About this task: Faithfully repeat all of the records, as they are written below.

Stored records:
>>>>>
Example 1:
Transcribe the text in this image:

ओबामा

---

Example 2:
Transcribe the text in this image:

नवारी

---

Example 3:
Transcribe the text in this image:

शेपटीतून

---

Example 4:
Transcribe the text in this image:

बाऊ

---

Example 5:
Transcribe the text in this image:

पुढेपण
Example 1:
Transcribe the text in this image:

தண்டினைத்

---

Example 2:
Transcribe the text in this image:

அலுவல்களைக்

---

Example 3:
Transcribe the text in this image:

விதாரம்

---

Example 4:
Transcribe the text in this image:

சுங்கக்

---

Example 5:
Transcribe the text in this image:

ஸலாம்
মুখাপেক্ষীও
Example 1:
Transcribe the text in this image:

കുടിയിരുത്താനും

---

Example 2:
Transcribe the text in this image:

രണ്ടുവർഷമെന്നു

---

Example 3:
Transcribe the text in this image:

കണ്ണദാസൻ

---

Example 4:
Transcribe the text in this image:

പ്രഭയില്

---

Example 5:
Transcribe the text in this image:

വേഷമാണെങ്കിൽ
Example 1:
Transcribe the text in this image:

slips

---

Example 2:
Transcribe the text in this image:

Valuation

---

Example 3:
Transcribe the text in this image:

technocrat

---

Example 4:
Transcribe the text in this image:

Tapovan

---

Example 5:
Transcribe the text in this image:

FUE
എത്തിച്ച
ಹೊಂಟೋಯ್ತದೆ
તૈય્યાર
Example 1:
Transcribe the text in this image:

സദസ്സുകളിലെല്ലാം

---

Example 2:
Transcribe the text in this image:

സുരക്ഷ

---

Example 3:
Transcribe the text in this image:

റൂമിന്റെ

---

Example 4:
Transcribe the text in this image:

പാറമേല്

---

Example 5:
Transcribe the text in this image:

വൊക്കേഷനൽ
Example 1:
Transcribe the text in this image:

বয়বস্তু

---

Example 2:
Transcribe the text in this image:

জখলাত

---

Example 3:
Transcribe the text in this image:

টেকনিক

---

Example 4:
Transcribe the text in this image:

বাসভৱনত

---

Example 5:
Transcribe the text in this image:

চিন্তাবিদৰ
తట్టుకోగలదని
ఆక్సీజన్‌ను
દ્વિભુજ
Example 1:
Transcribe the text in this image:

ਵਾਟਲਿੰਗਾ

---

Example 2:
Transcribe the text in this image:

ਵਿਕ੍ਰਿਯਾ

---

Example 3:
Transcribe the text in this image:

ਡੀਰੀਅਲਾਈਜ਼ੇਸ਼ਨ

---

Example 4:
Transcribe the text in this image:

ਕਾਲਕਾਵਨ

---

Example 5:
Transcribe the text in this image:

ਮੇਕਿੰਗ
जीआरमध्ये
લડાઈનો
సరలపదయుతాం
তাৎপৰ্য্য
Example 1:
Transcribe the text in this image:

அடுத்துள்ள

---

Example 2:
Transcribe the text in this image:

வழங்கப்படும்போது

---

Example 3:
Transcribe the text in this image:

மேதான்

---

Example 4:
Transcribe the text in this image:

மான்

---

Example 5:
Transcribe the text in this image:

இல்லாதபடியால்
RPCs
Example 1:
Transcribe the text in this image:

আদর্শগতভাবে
<<<<<
Task output:
Example 1:
Transcribe the text in this image:

ओबामा

---

Example 2:
Transcribe the text in this image:

नवारी

---

Example 3:
Transcribe the text in this image:

शेपटीतून

---

Example 4:
Transcribe the text in this image:

बाऊ

---

Example 5:
Transcribe the text in this image:

पुढेपण
Example 1:
Transcribe the text in this image:

தண்டினைத்

---

Example 2:
Transcribe the text in this image:

அலுவல்களைக்

---

Example 3:
Transcribe the text in this image:

விதாரம்

---

Example 4:
Transcribe the text in this image:

சுங்கக்

---

Example 5:
Transcribe the text in this image:

ஸலாம்
মুখাপেক্ষীও
Example 1:
Transcribe the text in this image:

കുടിയിരുത്താനും

---

Example 2:
Transcribe the text in this image:

രണ്ടുവർഷമെന്നു

---

Example 3:
Transcribe the text in this image:

കണ്ണദാസൻ

---

Example 4:
Transcribe the text in this image:

പ്രഭയില്

---

Example 5:
Transcribe the text in this image:

വേഷമാണെങ്കിൽ
Example 1:
Transcribe the text in this image:

slips

---

Example 2:
Transcribe the text in this image:

Valuation

---

Example 3:
Transcribe the text in this image:

technocrat

---

Example 4:
Transcribe the text in this image:

Tapovan

---

Example 5:
Transcribe the text in this image:

FUE
എത്തിച്ച
ಹೊಂಟೋಯ್ತದೆ
તૈય્યાર
Example 1:
Transcribe the text in this image:

സദസ്സുകളിലെല്ലാം

---

Example 2:
Transcribe the text in this image:

സുരക്ഷ

---

Example 3:
Transcribe the text in this image:

റൂമിന്റെ

---

Example 4:
Transcribe the text in this image:

പാറമേല്

---

Example 5:
Transcribe the text in this image:

വൊക്കേഷനൽ
Example 1:
Transcribe the text in this image:

বয়বস্তু

---

Example 2:
Transcribe the text in this image:

জখলাত

---

Example 3:
Transcribe the text in this image:

টেকনিক

---

Example 4:
Transcribe the text in this image:

বাসভৱনত

---

Example 5:
Transcribe the text in this image:

চিন্তাবিদৰ
తట్టుకోగలదని
ఆక్సీజన్‌ను
દ્વિભુજ
Example 1:
Transcribe the text in this image:

ਵਾਟਲਿੰਗਾ

---

Example 2:
Transcribe the text in this image:

ਵਿਕ੍ਰਿਯਾ

---

Example 3:
Transcribe the text in this image:

ਡੀਰੀਅਲਾਈਜ਼ੇਸ਼ਨ

---

Example 4:
Transcribe the text in this image:

ਕਾਲਕਾਵਨ

---

Example 5:
Transcribe the text in this image:

ਮੇਕਿੰਗ
जीआरमध्ये
લડાઈનો
సరలపదయుతాం
তাৎপৰ্য্য
Example 1:
Transcribe the text in this image:

அடுத்துள்ள

---

Example 2:
Transcribe the text in this image:

வழங்கப்படும்போது

---

Example 3:
Transcribe the text in this image:

மேதான்

---

Example 4:
Transcribe the text in this image:

மான்

---

Example 5:
Transcribe the text in this image:

இல்லாதபடியால்
RPCs
Example 1:
Transcribe the text in this image:

আদর্শগতভাবে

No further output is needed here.